Stored items
****************

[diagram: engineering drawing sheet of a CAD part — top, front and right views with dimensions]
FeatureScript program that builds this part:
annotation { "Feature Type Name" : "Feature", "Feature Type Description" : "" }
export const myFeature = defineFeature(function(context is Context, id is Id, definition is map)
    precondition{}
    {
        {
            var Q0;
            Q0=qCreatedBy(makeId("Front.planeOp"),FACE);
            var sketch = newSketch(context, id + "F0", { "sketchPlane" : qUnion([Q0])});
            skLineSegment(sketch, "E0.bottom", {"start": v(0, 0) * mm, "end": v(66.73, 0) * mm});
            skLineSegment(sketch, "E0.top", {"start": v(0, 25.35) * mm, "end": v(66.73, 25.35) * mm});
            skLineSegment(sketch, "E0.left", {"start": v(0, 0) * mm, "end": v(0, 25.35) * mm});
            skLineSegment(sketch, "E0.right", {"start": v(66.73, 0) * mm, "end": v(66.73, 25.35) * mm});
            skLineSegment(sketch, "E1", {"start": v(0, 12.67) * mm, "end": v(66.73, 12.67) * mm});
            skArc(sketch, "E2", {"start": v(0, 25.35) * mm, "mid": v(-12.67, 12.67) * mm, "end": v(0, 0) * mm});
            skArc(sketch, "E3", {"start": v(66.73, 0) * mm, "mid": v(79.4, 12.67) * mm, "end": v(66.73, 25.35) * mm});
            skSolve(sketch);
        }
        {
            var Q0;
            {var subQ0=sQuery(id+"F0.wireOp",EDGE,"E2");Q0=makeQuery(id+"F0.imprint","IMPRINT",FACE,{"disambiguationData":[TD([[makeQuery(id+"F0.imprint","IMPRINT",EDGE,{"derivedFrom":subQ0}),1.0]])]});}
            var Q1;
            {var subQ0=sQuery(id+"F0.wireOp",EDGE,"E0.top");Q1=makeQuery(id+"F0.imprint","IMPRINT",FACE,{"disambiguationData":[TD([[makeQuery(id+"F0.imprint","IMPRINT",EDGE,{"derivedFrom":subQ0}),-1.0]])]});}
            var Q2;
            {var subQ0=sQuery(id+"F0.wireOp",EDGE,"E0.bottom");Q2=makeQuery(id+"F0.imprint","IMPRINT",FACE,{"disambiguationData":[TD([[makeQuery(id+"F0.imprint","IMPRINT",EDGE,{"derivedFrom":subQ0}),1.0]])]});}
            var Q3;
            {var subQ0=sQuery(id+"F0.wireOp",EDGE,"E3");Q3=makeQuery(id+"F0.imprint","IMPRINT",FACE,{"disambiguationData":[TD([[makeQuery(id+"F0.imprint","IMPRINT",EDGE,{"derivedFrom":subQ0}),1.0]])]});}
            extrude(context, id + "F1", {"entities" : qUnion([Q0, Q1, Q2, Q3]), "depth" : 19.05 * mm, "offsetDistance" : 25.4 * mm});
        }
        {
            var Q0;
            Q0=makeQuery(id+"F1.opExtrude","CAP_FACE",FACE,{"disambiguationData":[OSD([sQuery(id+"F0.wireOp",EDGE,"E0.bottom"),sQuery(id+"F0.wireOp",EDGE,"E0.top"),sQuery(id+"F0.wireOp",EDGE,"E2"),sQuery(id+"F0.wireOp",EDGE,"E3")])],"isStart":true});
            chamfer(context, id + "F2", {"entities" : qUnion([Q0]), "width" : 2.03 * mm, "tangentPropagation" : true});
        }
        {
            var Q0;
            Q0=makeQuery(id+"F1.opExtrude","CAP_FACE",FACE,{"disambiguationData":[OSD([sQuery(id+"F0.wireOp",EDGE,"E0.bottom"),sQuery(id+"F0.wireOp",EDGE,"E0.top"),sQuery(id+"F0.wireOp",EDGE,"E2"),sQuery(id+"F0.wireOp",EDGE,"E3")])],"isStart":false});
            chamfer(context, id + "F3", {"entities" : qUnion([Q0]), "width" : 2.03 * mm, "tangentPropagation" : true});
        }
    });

****************

### SET PROBLEM
Reproduce the records above in full, keeping every line and character unchanged.

### FINISHED EXERCISE
[diagram: engineering drawing sheet of a CAD part — top, front and right views with dimensions]
FeatureScript program that builds this part:
annotation { "Feature Type Name" : "Feature", "Feature Type Description" : "" }
export const myFeature = defineFeature(function(context is Context, id is Id, definition is map)
    precondition{}
    {
        {
            var Q0;
            Q0=qCreatedBy(makeId("Front.planeOp"),FACE);
            var sketch = newSketch(context, id + "F0", { "sketchPlane" : qUnion([Q0])});
            skLineSegment(sketch, "E0.bottom", {"start": v(0, 0) * mm, "end": v(66.73, 0) * mm});
            skLineSegment(sketch, "E0.top", {"start": v(0, 25.35) * mm, "end": v(66.73, 25.35) * mm});
            skLineSegment(sketch, "E0.left", {"start": v(0, 0) * mm, "end": v(0, 25.35) * mm});
            skLineSegment(sketch, "E0.right", {"start": v(66.73, 0) * mm, "end": v(66.73, 25.35) * mm});
            skLineSegment(sketch, "E1", {"start": v(0, 12.67) * mm, "end": v(66.73, 12.67) * mm});
            skArc(sketch, "E2", {"start": v(0, 25.35) * mm, "mid": v(-12.67, 12.67) * mm, "end": v(0, 0) * mm});
            skArc(sketch, "E3", {"start": v(66.73, 0) * mm, "mid": v(79.4, 12.67) * mm, "end": v(66.73, 25.35) * mm});
            skSolve(sketch);
        }
        {
            var Q0;
            {var subQ0=sQuery(id+"F0.wireOp",EDGE,"E2");Q0=makeQuery(id+"F0.imprint","IMPRINT",FACE,{"disambiguationData":[TD([[makeQuery(id+"F0.imprint","IMPRINT",EDGE,{"derivedFrom":subQ0}),1.0]])]});}
            var Q1;
            {var subQ0=sQuery(id+"F0.wireOp",EDGE,"E0.top");Q1=makeQuery(id+"F0.imprint","IMPRINT",FACE,{"disambiguationData":[TD([[makeQuery(id+"F0.imprint","IMPRINT",EDGE,{"derivedFrom":subQ0}),-1.0]])]});}
            var Q2;
            {var subQ0=sQuery(id+"F0.wireOp",EDGE,"E0.bottom");Q2=makeQuery(id+"F0.imprint","IMPRINT",FACE,{"disambiguationData":[TD([[makeQuery(id+"F0.imprint","IMPRINT",EDGE,{"derivedFrom":subQ0}),1.0]])]});}
            var Q3;
            {var subQ0=sQuery(id+"F0.wireOp",EDGE,"E3");Q3=makeQuery(id+"F0.imprint","IMPRINT",FACE,{"disambiguationData":[TD([[makeQuery(id+"F0.imprint","IMPRINT",EDGE,{"derivedFrom":subQ0}),1.0]])]});}
            extrude(context, id + "F1", {"entities" : qUnion([Q0, Q1, Q2, Q3]), "depth" : 19.05 * mm, "offsetDistance" : 25.4 * mm});
        }
        {
            var Q0;
            Q0=makeQuery(id+"F1.opExtrude","CAP_FACE",FACE,{"disambiguationData":[OSD([sQuery(id+"F0.wireOp",EDGE,"E0.bottom"),sQuery(id+"F0.wireOp",EDGE,"E0.top"),sQuery(id+"F0.wireOp",EDGE,"E2"),sQuery(id+"F0.wireOp",EDGE,"E3")])],"isStart":true});
            chamfer(context, id + "F2", {"entities" : qUnion([Q0]), "width" : 2.03 * mm, "tangentPropagation" : true});
        }
        {
            var Q0;
            Q0=makeQuery(id+"F1.opExtrude","CAP_FACE",FACE,{"disambiguationData":[OSD([sQuery(id+"F0.wireOp",EDGE,"E0.bottom"),sQuery(id+"F0.wireOp",EDGE,"E0.top"),sQuery(id+"F0.wireOp",EDGE,"E2"),sQuery(id+"F0.wireOp",EDGE,"E3")])],"isStart":false});
            chamfer(context, id + "F3", {"entities" : qUnion([Q0]), "width" : 2.03 * mm, "tangentPropagation" : true});
        }
    });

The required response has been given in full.